Among those states attacking Israel’s infrastructure, many Israelis would assume, is likely to be Iran — but in his remarks, Ron-Tal said that relatively few of the attacks on the IEC originated in Iran, or so it would seem.
“The countries where the attacks originate from are not necessarily the ones we are at war with, including the US, China, and Korea,” with some attacks originating in Israel itself. “Iran is one of the lesser offenders, at least on paper.” However, that doesn’t mean that Iran is not behind most of the cyber-attacks on Israel; the Iranians could be using proxies and other techniques to deflect the traceability of the attacks, he added.
How can the IEC and other infrastructure firms, including the companies that import, manufacture, or distribute water, gas, oil, food, and many other necessities of life defend themselves? More work is needed to ensure a secure defense, Ron-Tal said, and the first thing that needs to be done is to tighten information-sharing between Israel and other countries on the cyber-threats that are out there, in order to be able to tighten defenses.
One method that is being used in other companies is the implementation of a smart grid, which analyzes electricity usage and deploys production facilities and resources as needed.
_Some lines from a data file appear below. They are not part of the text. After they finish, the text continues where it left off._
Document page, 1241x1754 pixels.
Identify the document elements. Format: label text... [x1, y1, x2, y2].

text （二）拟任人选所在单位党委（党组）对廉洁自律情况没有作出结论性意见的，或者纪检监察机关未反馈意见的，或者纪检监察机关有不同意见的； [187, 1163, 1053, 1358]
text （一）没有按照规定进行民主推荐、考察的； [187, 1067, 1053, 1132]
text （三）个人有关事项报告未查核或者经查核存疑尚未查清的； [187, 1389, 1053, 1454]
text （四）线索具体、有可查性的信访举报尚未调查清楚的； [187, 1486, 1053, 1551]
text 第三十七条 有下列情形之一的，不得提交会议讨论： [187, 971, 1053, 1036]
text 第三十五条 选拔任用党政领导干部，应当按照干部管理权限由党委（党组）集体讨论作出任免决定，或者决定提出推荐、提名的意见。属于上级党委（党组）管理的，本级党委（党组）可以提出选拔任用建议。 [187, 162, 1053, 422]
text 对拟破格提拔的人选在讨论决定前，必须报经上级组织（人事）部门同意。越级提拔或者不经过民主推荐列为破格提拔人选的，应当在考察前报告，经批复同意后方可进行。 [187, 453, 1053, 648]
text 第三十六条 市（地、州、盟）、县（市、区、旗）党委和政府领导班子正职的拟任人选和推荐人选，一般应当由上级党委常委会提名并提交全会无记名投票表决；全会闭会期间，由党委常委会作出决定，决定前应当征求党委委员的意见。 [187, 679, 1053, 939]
Thus, when electricity usage is high in one area and lower in another, a smart grid will move more power into the substations where demand is high, lowering the supply in areas with lighter use.
Such sophisticated systems can be used to circumvent cyber-attacks on electric companies, said Andy Bochman, a smart grid security expert for IBM. “A small [attack] happening in one place will be easier to isolate, and other resources can be brought to bear and there isn’t the damage that the bad guys were intending,” Bochman said. “It’s one of the motivators that keep senior people in government and industry up at night practicing for it.”
A recent report by Security & Defense Agenda’s (SDA), a Brussels specialist security and defense think-tank, ranked Israel as one of the most prepared countries to deal with cyber-attacks — which, said Ben-Yisrael, it is, relative to other countries. But given Israel’s special needs, the country needs to go beyond what it has, and shore up its cyber-security, especially in defense of its infrastructure.
“If you look at the potential threat,” he said, “there is still a lot to do.”